Back in high school, I was forced to read Candide, by Voltaire for my European History class. I don't recall a whole lot of it (I think I finished it) but I do remember my dear Dr. Pangloss. In the book, terrible things constantly befall Candide and his friends, among whom is Dr. Pangloss. However, Pangloss remains always optimistic, and continually assures Candide that they are in the "best of all possible worlds" even as they are being sold into slavery, burned, drowned, and separated from their loved ones.
But I always like Pangloss, because I interpreted his catch phrase to mean that while the world isn't perfect, and bad things happen to us, we are in the best possible world, i.e. a more prefect world would be un-creatable. This like for Pangloss made me like Voltaire.
However, a few years later, I was disappointed to learn that Voltaire didn't like Pangloss. Voltaire was a cynical, sarcastic man who included Pangloss in his book in order to make fun of him, and those who thought like him. Voltaire thought it was dumb to call this world "the best of all possible" when it was clearly terrible in so many ways. Not surprisingly, the characters in the book represent various people. And it turns out that Pangloss is Leibniz who indeed was famous (and famously mocked) for believing that we lived in "the best of all possible worlds".
In learning more about Leibniz, it turns out that it wasn't that Leibniz was trying to say that nothing bad happens in life, but that there isn't a possible world without problems, and that our world must have fewer problems than any other conceivable one.
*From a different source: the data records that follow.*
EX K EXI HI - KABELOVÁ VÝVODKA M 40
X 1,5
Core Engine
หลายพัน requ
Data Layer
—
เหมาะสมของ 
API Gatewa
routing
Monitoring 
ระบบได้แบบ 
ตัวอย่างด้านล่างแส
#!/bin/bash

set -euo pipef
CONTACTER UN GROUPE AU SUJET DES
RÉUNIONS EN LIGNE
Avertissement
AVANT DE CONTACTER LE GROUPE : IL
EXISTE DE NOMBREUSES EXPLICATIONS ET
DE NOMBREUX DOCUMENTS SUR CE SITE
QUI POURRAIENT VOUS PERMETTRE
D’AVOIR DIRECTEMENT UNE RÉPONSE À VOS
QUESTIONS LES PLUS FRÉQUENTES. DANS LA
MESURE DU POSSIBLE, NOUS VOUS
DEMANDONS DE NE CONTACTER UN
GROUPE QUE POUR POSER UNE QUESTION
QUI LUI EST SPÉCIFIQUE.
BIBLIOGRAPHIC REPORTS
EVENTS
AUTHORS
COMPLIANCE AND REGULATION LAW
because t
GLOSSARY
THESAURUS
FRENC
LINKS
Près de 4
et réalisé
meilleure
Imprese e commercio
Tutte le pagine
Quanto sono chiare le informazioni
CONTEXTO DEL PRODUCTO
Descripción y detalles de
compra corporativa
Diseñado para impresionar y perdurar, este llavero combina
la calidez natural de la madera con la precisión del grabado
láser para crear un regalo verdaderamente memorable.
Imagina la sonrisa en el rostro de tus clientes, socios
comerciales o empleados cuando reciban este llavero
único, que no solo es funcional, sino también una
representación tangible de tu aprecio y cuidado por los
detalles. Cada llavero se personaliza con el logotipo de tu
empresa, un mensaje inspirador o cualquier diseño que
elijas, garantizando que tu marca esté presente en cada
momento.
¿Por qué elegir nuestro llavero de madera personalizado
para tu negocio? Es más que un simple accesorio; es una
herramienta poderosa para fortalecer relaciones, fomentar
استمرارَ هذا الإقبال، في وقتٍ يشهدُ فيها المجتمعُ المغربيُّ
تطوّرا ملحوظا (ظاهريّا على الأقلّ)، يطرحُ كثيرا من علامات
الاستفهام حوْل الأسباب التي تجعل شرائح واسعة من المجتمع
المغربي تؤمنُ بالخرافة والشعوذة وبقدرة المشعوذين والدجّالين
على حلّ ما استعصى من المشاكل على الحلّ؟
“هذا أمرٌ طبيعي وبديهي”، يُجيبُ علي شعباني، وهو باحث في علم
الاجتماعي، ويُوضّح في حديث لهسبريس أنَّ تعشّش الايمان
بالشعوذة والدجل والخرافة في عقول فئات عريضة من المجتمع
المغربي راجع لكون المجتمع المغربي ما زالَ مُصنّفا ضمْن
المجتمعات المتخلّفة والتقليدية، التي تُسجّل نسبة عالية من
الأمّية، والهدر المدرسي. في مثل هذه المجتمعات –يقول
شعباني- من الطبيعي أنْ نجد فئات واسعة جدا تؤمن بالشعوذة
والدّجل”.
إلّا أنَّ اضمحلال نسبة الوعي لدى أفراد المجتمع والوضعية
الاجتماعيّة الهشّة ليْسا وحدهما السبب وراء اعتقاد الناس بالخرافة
It was a theological statement for him, which happens to be exactly what I had interpreted it to mean in the first place.
So, in the end, I was right, but for the wrong reasons. Or, I managed to see through several layers of symbolism, caricature and satire with ease. All depends on how you look at it.
1 comment:
you should try on Candide the musical by Leonard Bernstein for size. Almost as exciting.